El peso de la cocina china fue considerable. Protagonizaba los restaurantes más sofisticados de Lima, mientras influía en la forma de comer de los limeños, a los que introdujo en el consumo de verduras. El testimonio está en el vocabulario agrícola de un país donde el jengibre toma el nombre chino, kión, los tirabeques son holantao, el cebollino prefiere llamarse cebollita china o la salsa de soya -del japonés, shiyu– deriva al nombre cantonés, si jau, para acabar siendo sillao. La puesta en valor del pejesapo (Sicyases sanguineus) también es responsabilidad de los cocineros chinos. Es un pez extraño, de cabeza grande y ancha, piel sin escamas, una ventosa que cubre el estómago y le permite quedarse pegado a las rocas y carne gelatinosa y suave. Lo bordan en Haita (Aviación 2701, San Borja), un pequeño restaurante familiar donde siguen la fórmula tradicional: cocido al vapor, condimentado con sillao, kion y aceite de sésamo y cubierto con cebolla de verdeo. Me gusta el Haita, por su cocina y porque es uno de los escasísimos chifas que no utilizan glutamato monosódico, la gran plaga que asola los chifas y las cevicherías peruanas.

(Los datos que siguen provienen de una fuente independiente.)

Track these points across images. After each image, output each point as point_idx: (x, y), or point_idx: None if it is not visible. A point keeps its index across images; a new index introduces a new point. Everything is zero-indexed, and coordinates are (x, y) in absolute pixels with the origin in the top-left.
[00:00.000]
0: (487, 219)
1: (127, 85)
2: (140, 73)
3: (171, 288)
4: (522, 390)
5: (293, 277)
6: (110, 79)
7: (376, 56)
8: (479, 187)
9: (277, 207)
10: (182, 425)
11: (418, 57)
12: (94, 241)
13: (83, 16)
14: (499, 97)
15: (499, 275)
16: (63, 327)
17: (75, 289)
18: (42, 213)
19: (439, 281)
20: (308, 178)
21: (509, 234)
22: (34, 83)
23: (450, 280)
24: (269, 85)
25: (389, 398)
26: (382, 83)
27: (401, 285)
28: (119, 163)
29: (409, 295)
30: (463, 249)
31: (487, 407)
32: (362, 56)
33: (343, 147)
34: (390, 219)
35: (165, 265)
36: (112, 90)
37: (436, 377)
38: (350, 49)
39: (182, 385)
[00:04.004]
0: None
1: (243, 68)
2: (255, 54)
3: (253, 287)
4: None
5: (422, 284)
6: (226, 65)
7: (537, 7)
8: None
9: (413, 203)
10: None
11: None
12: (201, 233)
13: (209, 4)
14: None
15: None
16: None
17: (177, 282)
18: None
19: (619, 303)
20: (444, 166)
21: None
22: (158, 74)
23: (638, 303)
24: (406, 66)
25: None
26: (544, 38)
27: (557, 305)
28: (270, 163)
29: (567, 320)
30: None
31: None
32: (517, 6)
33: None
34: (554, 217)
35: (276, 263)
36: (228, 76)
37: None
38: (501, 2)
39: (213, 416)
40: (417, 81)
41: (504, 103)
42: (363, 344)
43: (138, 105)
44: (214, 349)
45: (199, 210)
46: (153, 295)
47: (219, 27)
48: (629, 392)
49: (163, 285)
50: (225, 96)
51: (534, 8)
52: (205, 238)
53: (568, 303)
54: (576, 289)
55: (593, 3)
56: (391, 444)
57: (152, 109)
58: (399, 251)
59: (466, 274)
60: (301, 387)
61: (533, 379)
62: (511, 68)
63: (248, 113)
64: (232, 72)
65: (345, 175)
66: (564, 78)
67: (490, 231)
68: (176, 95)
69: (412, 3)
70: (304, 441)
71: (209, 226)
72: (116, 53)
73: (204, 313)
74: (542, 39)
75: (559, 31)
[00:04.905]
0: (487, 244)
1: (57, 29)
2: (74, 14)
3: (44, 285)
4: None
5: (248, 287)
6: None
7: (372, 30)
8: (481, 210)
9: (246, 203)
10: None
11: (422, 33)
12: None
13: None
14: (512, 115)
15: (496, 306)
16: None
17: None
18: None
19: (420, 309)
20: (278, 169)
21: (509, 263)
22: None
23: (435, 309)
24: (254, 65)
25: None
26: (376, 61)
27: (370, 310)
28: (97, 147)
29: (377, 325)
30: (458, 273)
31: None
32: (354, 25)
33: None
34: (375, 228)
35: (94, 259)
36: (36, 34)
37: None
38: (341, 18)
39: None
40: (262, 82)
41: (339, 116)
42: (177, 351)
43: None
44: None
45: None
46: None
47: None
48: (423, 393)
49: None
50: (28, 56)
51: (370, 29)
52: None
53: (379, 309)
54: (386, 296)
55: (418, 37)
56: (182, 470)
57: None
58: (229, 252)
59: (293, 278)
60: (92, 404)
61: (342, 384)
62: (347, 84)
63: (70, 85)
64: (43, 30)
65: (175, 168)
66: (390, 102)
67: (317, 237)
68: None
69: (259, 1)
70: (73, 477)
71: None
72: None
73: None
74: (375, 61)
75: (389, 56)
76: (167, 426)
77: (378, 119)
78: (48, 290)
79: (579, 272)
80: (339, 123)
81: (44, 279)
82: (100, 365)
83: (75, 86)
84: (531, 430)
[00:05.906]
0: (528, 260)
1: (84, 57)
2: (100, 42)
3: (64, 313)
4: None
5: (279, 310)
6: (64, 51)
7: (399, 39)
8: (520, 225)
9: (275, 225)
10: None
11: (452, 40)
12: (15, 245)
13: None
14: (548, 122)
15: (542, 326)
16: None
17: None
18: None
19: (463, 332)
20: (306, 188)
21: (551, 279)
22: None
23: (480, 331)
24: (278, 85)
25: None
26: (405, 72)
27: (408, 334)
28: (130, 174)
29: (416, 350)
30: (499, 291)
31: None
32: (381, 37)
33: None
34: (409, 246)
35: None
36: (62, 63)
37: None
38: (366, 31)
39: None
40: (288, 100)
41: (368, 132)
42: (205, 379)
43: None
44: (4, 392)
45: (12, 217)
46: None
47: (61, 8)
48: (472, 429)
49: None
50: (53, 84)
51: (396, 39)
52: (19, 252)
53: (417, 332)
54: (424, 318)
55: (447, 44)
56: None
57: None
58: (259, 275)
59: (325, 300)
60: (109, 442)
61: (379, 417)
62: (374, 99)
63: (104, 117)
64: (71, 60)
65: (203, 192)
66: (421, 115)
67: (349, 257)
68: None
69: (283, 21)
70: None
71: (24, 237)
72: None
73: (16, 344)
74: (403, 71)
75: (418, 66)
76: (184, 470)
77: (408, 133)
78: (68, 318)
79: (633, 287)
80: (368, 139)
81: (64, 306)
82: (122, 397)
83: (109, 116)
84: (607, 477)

En los años sesenta, los chifas salen del barrio chino para colonizar Lima y a continuación el resto del Perú. No importa si vas al barrio más pobre de Lima o una pequeña ciudad de la selva, siempre encuentras un chifa. Sobre la base de platos que difícilmente encontrarás en China, como la sopa wantán, el arroz chaufa, los fideos salteados o las carnes guisadas con salsa de tamarindo se construye la ceremonia del almuerzo familiar de los días festivos.
Cada limeño tiene un chifa en el que come, comparte y celebra, o al que pide comida cuando decide no salir de casa. El mío es el Chifa Tití (Javier Prado Este 1212, San Isidro), el restaurante de Patricia Chan, que me parece la propuesta más feliz y completa que se puede encontrar en la ciudad. Hay que llegar pronto si quieres que la visita empiece como debe, con sus pichones asados con miel, y luego regalarse un recorrido que empieza por unos wantán que parecen pagodas con techo voladizo, los fideos con chancho o el pato al estilo de Shangai, deshuesado y con la piel ligera y crujiente.

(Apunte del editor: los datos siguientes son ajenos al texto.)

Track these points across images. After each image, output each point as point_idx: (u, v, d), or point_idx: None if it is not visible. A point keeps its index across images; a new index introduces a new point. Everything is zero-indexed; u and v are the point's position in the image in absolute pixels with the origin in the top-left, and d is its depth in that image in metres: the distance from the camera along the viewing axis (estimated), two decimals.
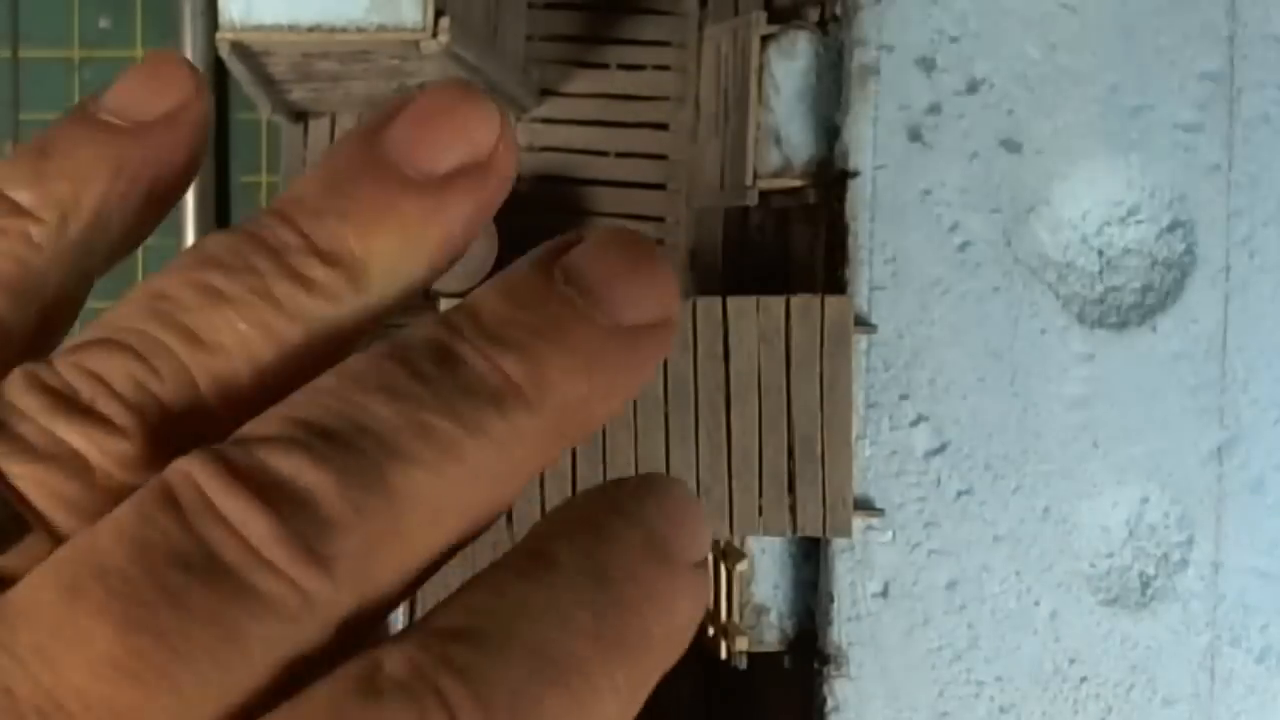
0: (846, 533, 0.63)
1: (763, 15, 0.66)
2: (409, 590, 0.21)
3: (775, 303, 0.62)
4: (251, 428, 0.20)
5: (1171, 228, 0.64)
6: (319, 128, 0.79)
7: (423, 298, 0.80)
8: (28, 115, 0.84)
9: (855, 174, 0.64)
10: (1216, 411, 0.64)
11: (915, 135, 0.64)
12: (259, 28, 0.65)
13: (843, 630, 0.64)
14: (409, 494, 0.20)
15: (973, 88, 0.64)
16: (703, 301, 0.62)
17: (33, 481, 0.20)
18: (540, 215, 0.79)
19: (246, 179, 0.84)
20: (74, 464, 0.20)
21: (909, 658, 0.64)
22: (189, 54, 0.81)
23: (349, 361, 0.20)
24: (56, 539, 0.20)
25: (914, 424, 0.64)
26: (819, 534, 0.63)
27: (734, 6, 0.73)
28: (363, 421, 0.20)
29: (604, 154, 0.79)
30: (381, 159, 0.21)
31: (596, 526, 0.20)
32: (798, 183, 0.66)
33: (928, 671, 0.64)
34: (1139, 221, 0.65)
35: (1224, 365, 0.64)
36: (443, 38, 0.65)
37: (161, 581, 0.19)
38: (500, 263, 0.74)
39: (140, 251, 0.85)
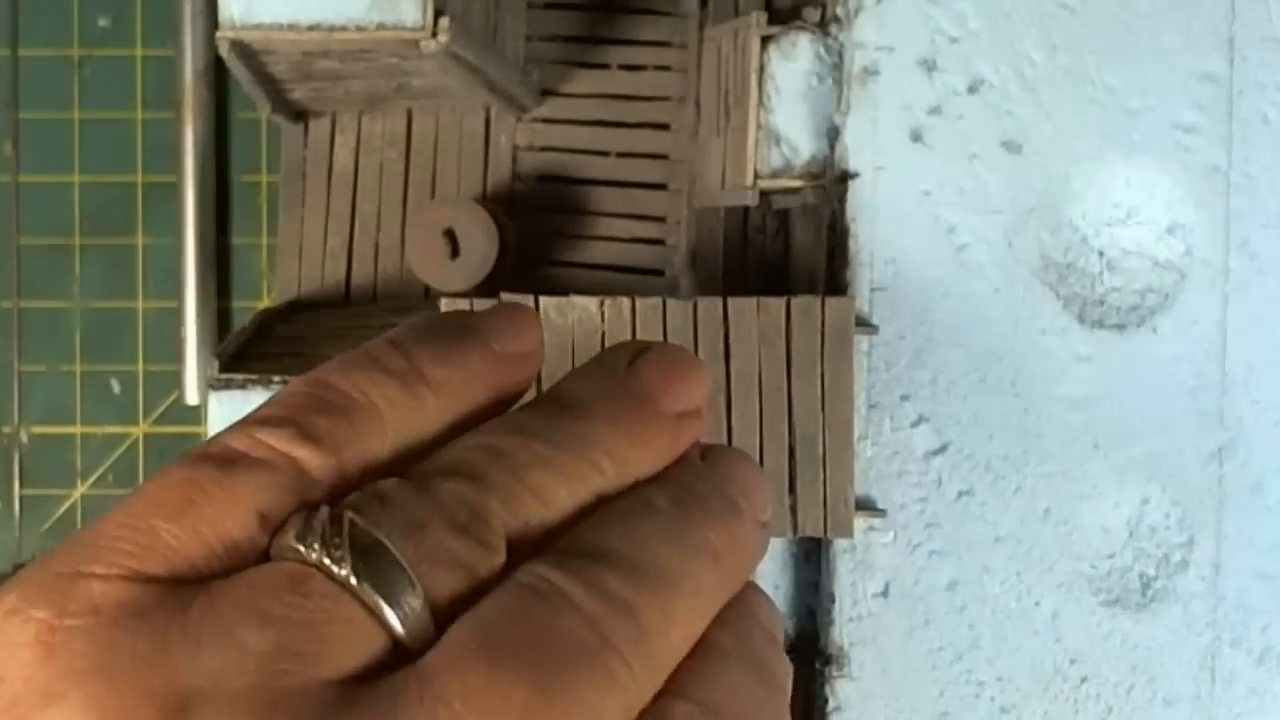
0: (848, 533, 0.63)
1: (763, 16, 0.66)
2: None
3: (776, 303, 0.62)
4: (573, 546, 0.30)
5: (1171, 229, 0.64)
6: (319, 127, 0.79)
7: (423, 295, 0.79)
8: (26, 114, 0.84)
9: (856, 175, 0.64)
10: (1217, 413, 0.64)
11: (916, 136, 0.64)
12: (259, 26, 0.65)
13: (844, 630, 0.64)
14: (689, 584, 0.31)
15: (973, 88, 0.64)
16: (703, 302, 0.62)
17: (436, 580, 0.28)
18: (541, 216, 0.79)
19: (246, 178, 0.84)
20: (464, 572, 0.29)
21: (910, 658, 0.64)
22: (188, 53, 0.81)
23: (632, 506, 0.31)
24: (444, 621, 0.28)
25: (915, 424, 0.64)
26: (820, 534, 0.63)
27: (734, 7, 0.73)
28: (646, 553, 0.30)
29: (605, 154, 0.79)
30: (644, 394, 0.33)
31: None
32: (798, 183, 0.66)
33: (929, 672, 0.64)
34: (1139, 223, 0.65)
35: (1224, 367, 0.64)
36: (442, 37, 0.65)
37: (551, 657, 0.28)
38: (500, 263, 0.73)
39: (140, 251, 0.84)
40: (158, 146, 0.83)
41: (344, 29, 0.65)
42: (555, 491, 0.30)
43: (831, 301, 0.62)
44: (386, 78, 0.73)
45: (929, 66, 0.64)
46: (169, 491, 0.29)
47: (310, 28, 0.65)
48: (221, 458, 0.30)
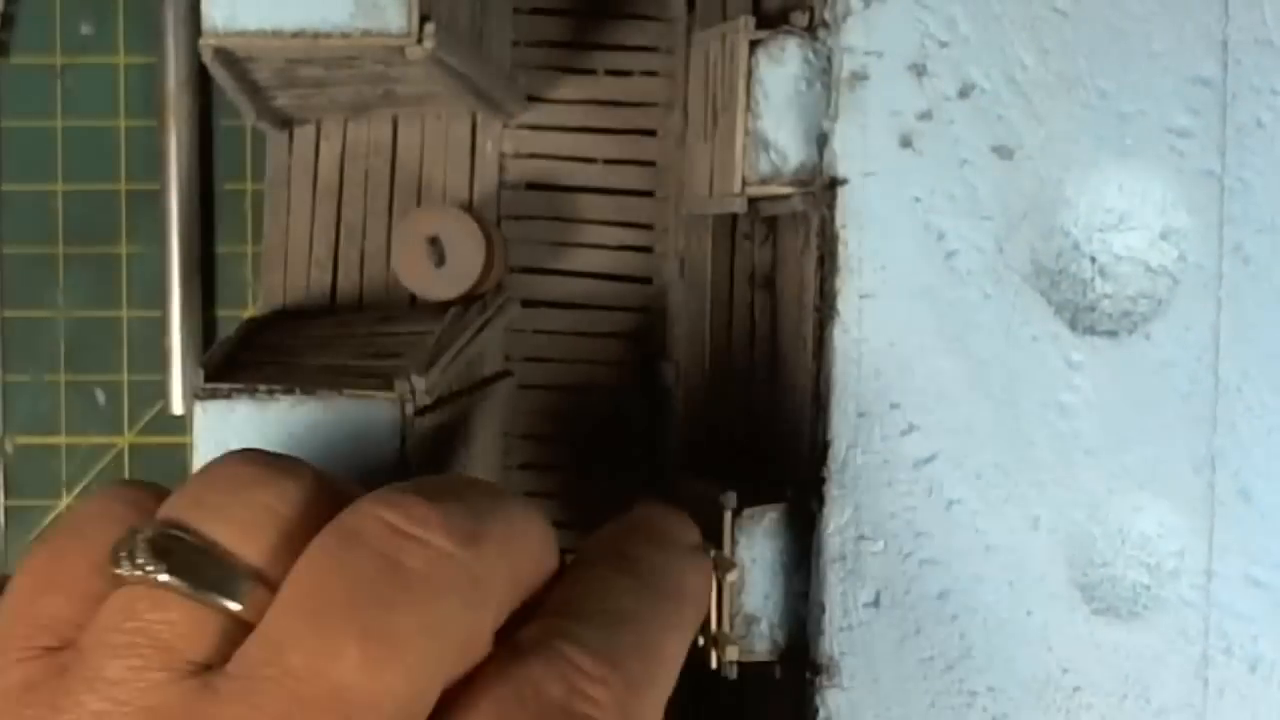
0: None
1: (751, 20, 0.65)
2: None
3: None
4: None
5: (1164, 234, 0.64)
6: (304, 134, 0.79)
7: (409, 304, 0.79)
8: (9, 122, 0.84)
9: (845, 181, 0.63)
10: (1209, 419, 0.63)
11: (906, 142, 0.63)
12: (242, 33, 0.64)
13: (834, 640, 0.63)
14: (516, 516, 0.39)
15: (964, 93, 0.63)
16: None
17: (247, 547, 0.33)
18: (527, 223, 0.78)
19: (231, 186, 0.83)
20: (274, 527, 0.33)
21: (901, 668, 0.63)
22: (171, 60, 0.80)
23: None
24: (273, 587, 0.32)
25: (905, 433, 0.63)
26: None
27: (722, 11, 0.72)
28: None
29: (592, 161, 0.79)
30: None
31: (657, 538, 0.43)
32: (787, 190, 0.65)
33: (920, 681, 0.63)
34: (1131, 228, 0.64)
35: (1217, 373, 0.63)
36: (428, 43, 0.64)
37: (375, 596, 0.30)
38: (488, 269, 0.73)
39: (124, 259, 0.84)
40: (141, 154, 0.83)
41: (328, 35, 0.64)
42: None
43: None
44: (371, 84, 0.72)
45: (919, 71, 0.63)
46: (39, 566, 0.34)
47: (294, 34, 0.64)
48: (68, 524, 0.35)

Hace tiempo que el Chifa Royal dejó de estar entre los que cuentan, y la venta de Madame Tusán a un grupo inversor, ha llevado la cadena a un declive culinario que se antoja definitivo, pero no faltan las referencias recomendables. Entre ellos, el siempre bullicioso Four Seas (Aviación 3124, San Borja), con la habitual mezcla de platos cantoneses y la mistura adaptada a las demandas locales, a los que se añaden algunos platos picantes, propios de la cocina de Sichuan, o Lung Fung, el restaurante del casino Golden Palace (Avenida República de Panamá 3165, San Isidro), con una cocina que acostumbra vivir en estado de felicidad.
Hoy empieza el año del tigre de agua. Los designios del horóscopo chino dependen del símbolo bajo el que hayas nacido, pero manda el optimismo y anuncia prosperidad y abundancia para casi todos. Es buen augurio. Se cumpla o no, que nos pille comiendo.